"As we push our envelope to take better care of patients, it will push other hospitals to do the same, and in the end patients will benefit," said Dr. Tom McRae, cardiologist and managing partner of Centennial Heart Center.I'm sorry, good doctor, but I wonder if we'll ever realize that this "build it, bigger, better and they will come" mentality will soon bite us all in the butt when the bill comes due. Sadly, they're not the only ones:
Other area hospitals have seen similar growth, pushing each to expand heart-care services. Tennessee has the sixth-highest rate of heart disease mortality in the country, according to the Centers for Disease Control and Prevention, which used 2006 data. (eds note: nothing like making projections on old data) About 233 people died for every 100,000 people.What me worry, right? It's so nice to reassure ourselves that such construction is in the best interest of our patients! Like Greece, it's always good to reassure ourselves that the health care spending party will never end.
Vanderbilt University Medical Center's Heart and Vascular Institute had 9,800 outpatient visits for cardiac care in 1998. Today, that number stands at about 80,000 outpatient visits among the main hospital, off-site clinics and 100 Oaks, said Dr. Keith Churchwell, executive director and chief medical officer. Vanderbilt also increased the number of cardiac critical care beds from 27 to more than 50 about six months ago. "Cardiology is an area of medicine that continues to evolve very quickly, and the types of rooms we built for procedures 10 years ago are too small to do what we want to do," Churchwell said. "We're constantly assessing."
Saint Thomas Health Service boasts 60 cardiac specialists between Saint Thomas and Baptist, and it has a network of 14 hospitals and 22 clinics in the Middle Tennessee and southern Kentucky regions.

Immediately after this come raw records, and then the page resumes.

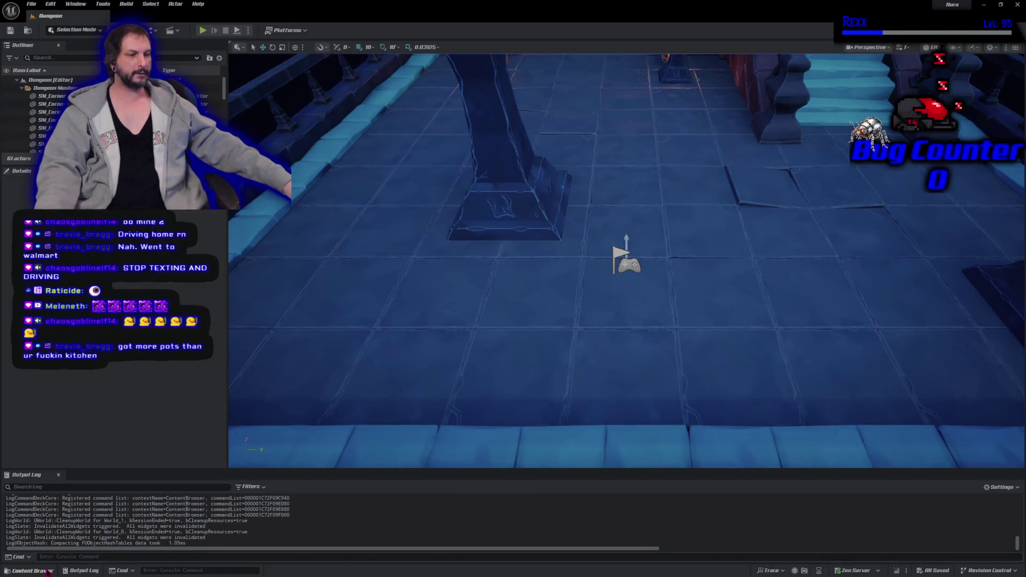
- Browse the Content Drawer to AbilitySystem/Aura/Abilities/Fire/FireBolt and open GA_FireBolt
{"action": "left_click", "coordinate": [32, 570]}
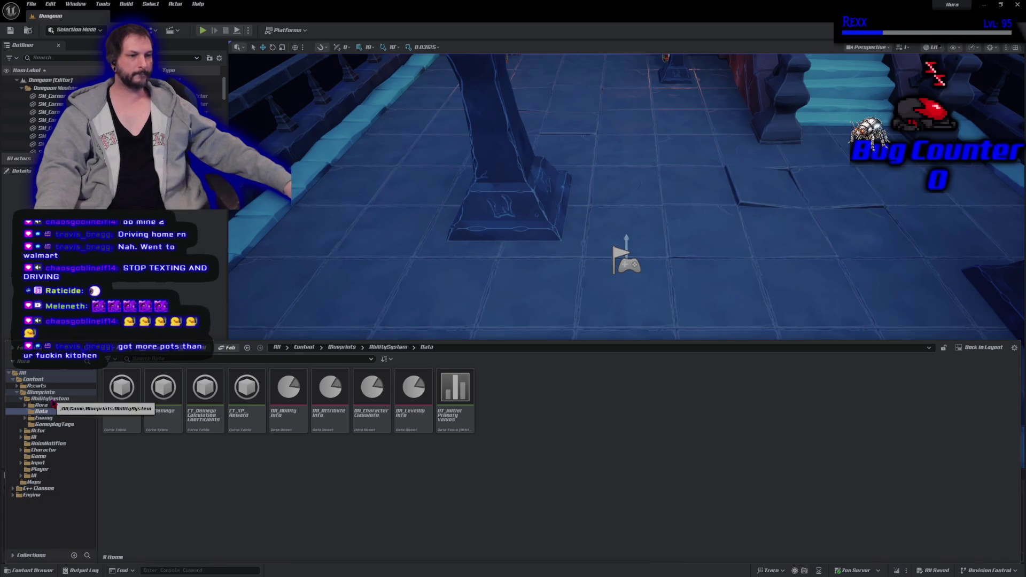
{"action": "left_click", "coordinate": [53, 407]}
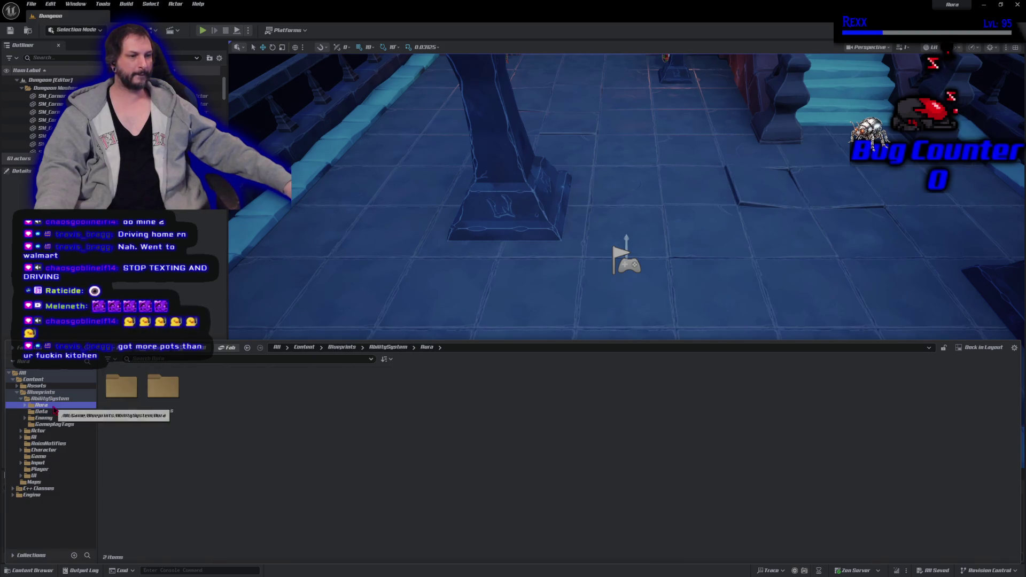
{"action": "double_click", "coordinate": [121, 390]}
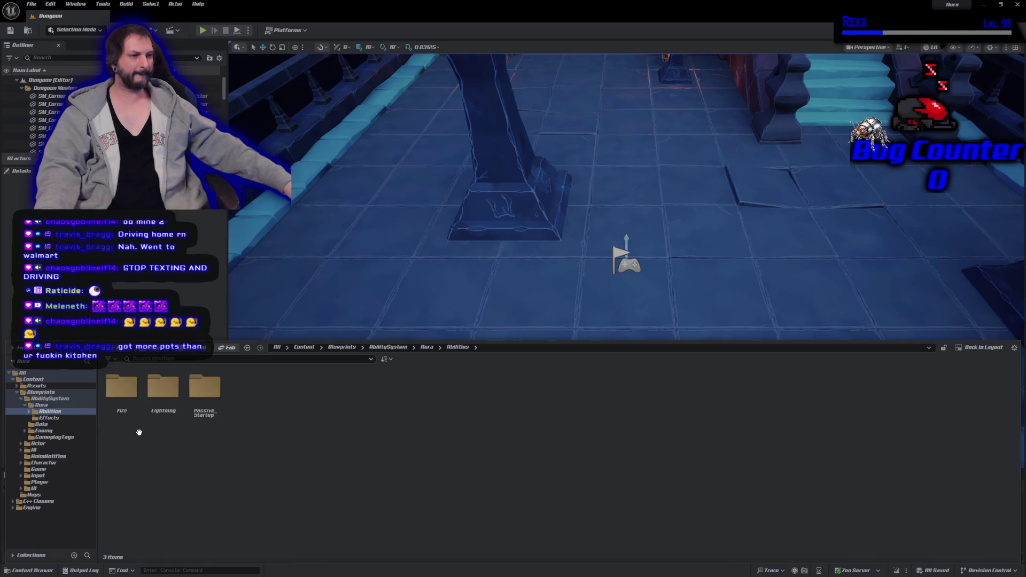
{"action": "double_click", "coordinate": [133, 422]}
{"action": "double_click", "coordinate": [135, 423]}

The heart patient population is only going to get bigger as the baby boomers enter their silver years, pushing the demand for services even higher, said Dr. Howard Walpole, chief of cardiac science for Saint Thomas Heart.
Never mind that the CBO has just reported that we're already $115 Billion over budget on the originally passed health care reform budget before we even get started.
You are right about Build It and They Will Come. I prefer to use my own knowledge and the care of my PCP to monitor my heart health. My PCP keeps close track of my blood pressure and suggests occasional tests to monitor the health of my heart and vascular system. For instance, last summer I went to a vascular surgeons clinic when they were having one of their quarterly specials for using ultrasound to assess vascular health. My PCP commented on it at my last physical.
I also use a variety of exercises to improve cardio health. Seems to work as I have a very low resting heart rate.
The health system has expanded to the point that we can no longer afford (at least many of us) the health system we have created. It will now come down to pieces of the health system competing for the non expanding pie. The only other means of extracting cost savings is to eliminate wasteful procedures and tests.
Each piece of the health care system points to the other as the place to extract these cost savings, but I suspect you and I know the waste exists at every level and piece of this bloated system. The most telling part is that patient outcomes seem to be worse where there is an overabundance of specialists, likely due to a competitive enviorment resulting in overuse of technology and procedures that may do more harm than good in certain situations.
That is why we need comparitive outcomes research to tell us what things work and which don't from the perspective of cost and outcome. Hopefully this will trim the budgets of hospitals (and specialists) resulting in cost pressure that will force them to stop building medical Taj Mahals.
I'm not surprised the hospitals are looking forward to green pastures in the short/medium run. Potentially competing physician-owned hospitals have been stopped in their tracks, but more importantly hospitals are the only segment of the health industry exempt from cuts under the new Medicare IPAB, at least for the first several years. You're right on the long-term sustainability of the current system, but for the next few years, hospitals are set.